At DockYard, we’re committed to helping close the gender disparity in the Elixir community. As part of that effort, we once again sponsored a group of gender-diverse Elixirists to attend ElixirConf 2022.
Our sponsorship winners come from diverse backgrounds and experience levels. They range from a software engineer with a background in Elixir to a community newcomer learning the ropes.
Mexico City native Ileana began her career as a software developer a decade ago after graduating with a degree in computer systems engineering.
She began working with Elixir in 2017. She was invited to a conference, where her interest was piqued by a cluster of Raspberry Pis and x86 computers running the same code, serving HTML, and handling calculations. From there she dug into Elixir tutorials and started working on personal projects.
“I love the simplicity and plasticity of elixir, feels like you only need to describe the problem, connect functions and that’s it!”
With that self-taught experience behind her, Ileana pitched the idea of introducing Elixir at the company she was working for, and eventually got her Elixir project to production.
She most appreciated the breadth of use cases for Elixir on display at this year’s conference. In the process of working on her master’s degree in data science, she already has plans to work on more Elixir projects and the Elixir debugger specifically.
During the conference, she was particularly impressed by the openness of the community and the speed at which Elixir is growing. Increasing the visibility of underrepresented groups in the community goes a long way toward demonstrating the openness of the Elixir community as a whole, she said.
“Sometimes it feels like, as a minority, everything is more difficult: finding a job, getting an education, etc. So showing direct support to underrepresented groups shows an active commitment to open the community to everybody.”

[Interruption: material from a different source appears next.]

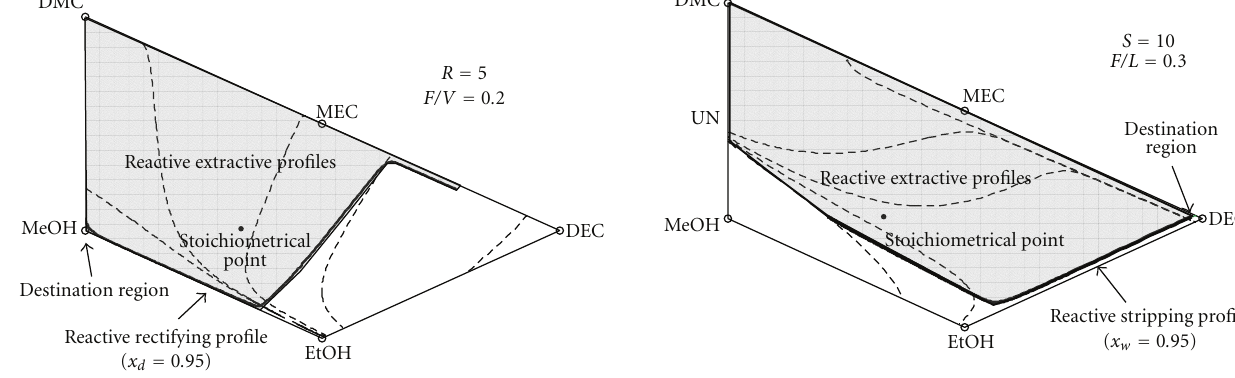
Figure 6: Rectifying profiles with finite reflux ratios.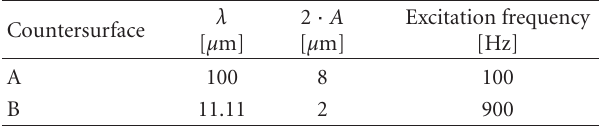
Table 1: Characteristic sizes of the surface roughness models and the corresponding excitation frequencies.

Amal came into this year’s ElixirConf with a background in computer science. She started her career as an engineer in 2018 and works largely with Python and Elixir. She began using Elixir for a project at a company already using the language and got up to speed with hands-on practice and the help of Elixir in Action by Saša Juric.

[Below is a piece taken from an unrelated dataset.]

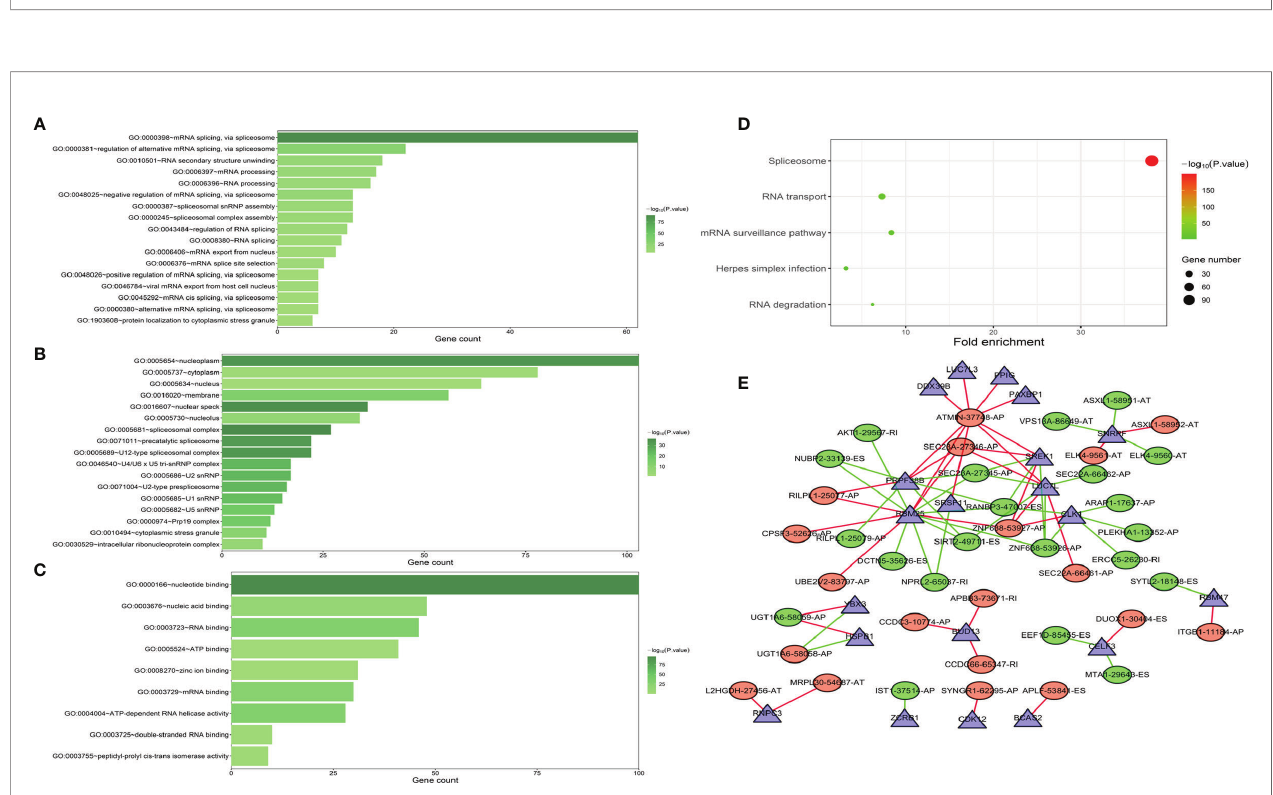
FIGURE 8 | GO functional enrichment (A – C) and KEGG pathway enrichment (D) analyses of splicing factor (SF) genes that were correlated with AS events associated with survival. The interaction network indicated the hub SFs and AS events (E) .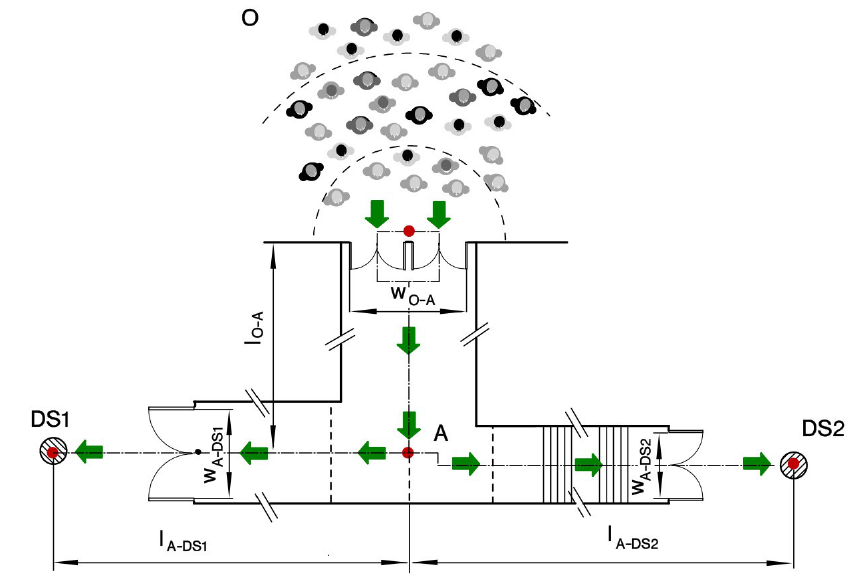
Figure 23. Values of a simple branch dynamic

She advises other people from underrepresented groups to take the leap into Elixir, even if it’s an entirely new language to them.
“Do it as soon as you can. You will definitely enjoy it, she said. “You will find…people in this community who really love doing their work.”
She added that there’s inherent value in improving diversity within the Elixir community.
“It makes the environment workable for everyone (and) diversity always brings new and different ideas,” she said.
Now that the conference is over, she plans to continue attending Elixir community meetups and continue brushing up with the help of books to learn more about LiveView and Elixir testing specifically.
As a relative newcomer to Elixir, Elizabeth said she was pleasantly surprised by the community she found at ElixirConf as well as the easy-to-grasp functionality of Elixir as a programming language.
Her background is in IT support, although recently she’s begun making self-guided forays into programming, and Elixir specifically. She appreciates the logic of Elixir, which sets it apart from other languages she’s tried to learn in the past.
She particularly valued the open, welcoming community she saw at the conference, she said. It’s the opposite of the exclusionary interactions she had with in other technical spaces in the past.
“We need everyone’s point of view now in order to design the next great system. The next step and the next way we interact with things is going to need everyone’s voice in it.”
Representation is vital to pave the way for people from other underrepresented groups to make their way into programming, she said. And it’s a phenomenon she’s personally familiar with.
“I see LGBT representation in a lot of the spaces I’m in and IT especially, and I saw those people before I formally joined certain groups and I’m like ‘Oh, they’re here,’ and that made me feel better in joining that sort of representation and making my own voice known.”
Now she’s considering whether to make a shift in her IT career to focus more on programming. If she does, she said she’ll draw on her IT background, with a focus is on efficiency and reliability, to create products that don’t require huge amounts of resources to operate or update.